[ENH] Improve panel mtype check performance #4196

hoesler · 2023-02-03T10:07:14Z

Reference Issues/PRs

Split out of #4140
Contributes to #4139
Overlaps with #3827, #3991

What does this implement/fix? Explain your changes.

This PR improves the performance of check_pdmultiindex_panel.

It was developed in parallel to the work of @danbartl, so some improvements might be outdated or just implemented differently. I would be grateful, if he could support here.

Does your contribution introduce a new dependency? If yes, which one?

What should a reviewer concentrate their feedback on?

Did you add any tests for the change?

Any other comments?

PR checklist

For all contributions

I've added myself to the list of contributors.
Optionally, I've updated sktime's CODEOWNERS to receive notifications about future changes to these files.
The PR title starts with either [ENH], [MNT], [DOC], or [BUG] indicating whether the PR topic is related to enhancement, maintenance, documentation, or bug.

For new estimators

I've added the estimator to the online documentation.
I've updated the existing example notebooks or provided a new one to showcase how my estimator works.

danbartl · 2023-02-08T22:05:23Z

looks great to me, I think the only "collision" is with my approach to change get_cutoff, but I removed that since?

Sorry currently a bit caught up, I will give this a closer look in the next days.

danbartl · 2023-02-09T09:54:16Z

Hi I am really confused now, to me performance seems to go down with the latest PR?

hoesler · 2023-02-09T13:02:19Z

Hi I am really confused now, to me performance seems to go down with the latest PR?

What are you referring to with "with the latest PR"?
I am still getting a much better performance for check_pdmultiindex_panel here than on main.

0.09s vs 12.4s using this test case:

import timeit

import numpy as np
import pandas as pd

from datatypes._panel._check import check_pdmultiindex_panel

index = pd.MultiIndex.from_product(
    [np.arange(1000), pd.period_range(end="2022-12-31", periods=365 * 5, freq="D")],
    names=["store", "date"],
)

Raw data
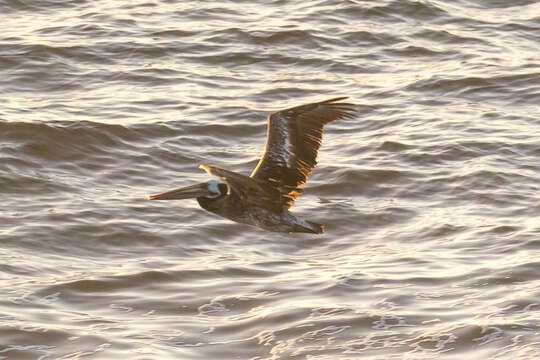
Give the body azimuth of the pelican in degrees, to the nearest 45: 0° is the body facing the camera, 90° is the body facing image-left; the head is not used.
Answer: approximately 90°
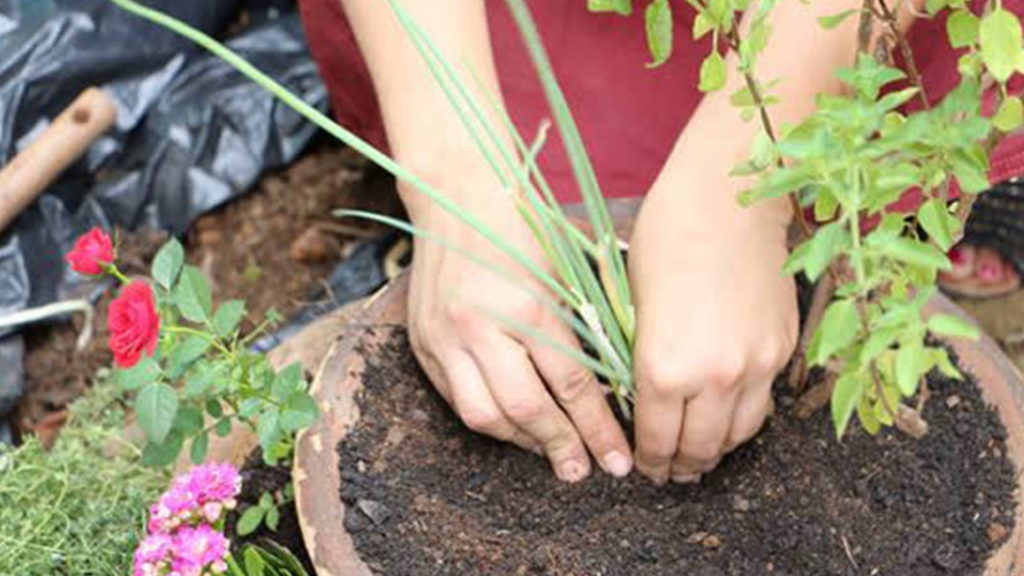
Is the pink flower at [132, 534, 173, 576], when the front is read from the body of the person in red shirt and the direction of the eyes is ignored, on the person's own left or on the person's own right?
on the person's own right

Work task
In the pull request thread, what run times does hoesler report for check_pdmultiindex_panel with the change and on main?

Result of this task
0.09 seconds with the change, compared with 12.4 seconds on main.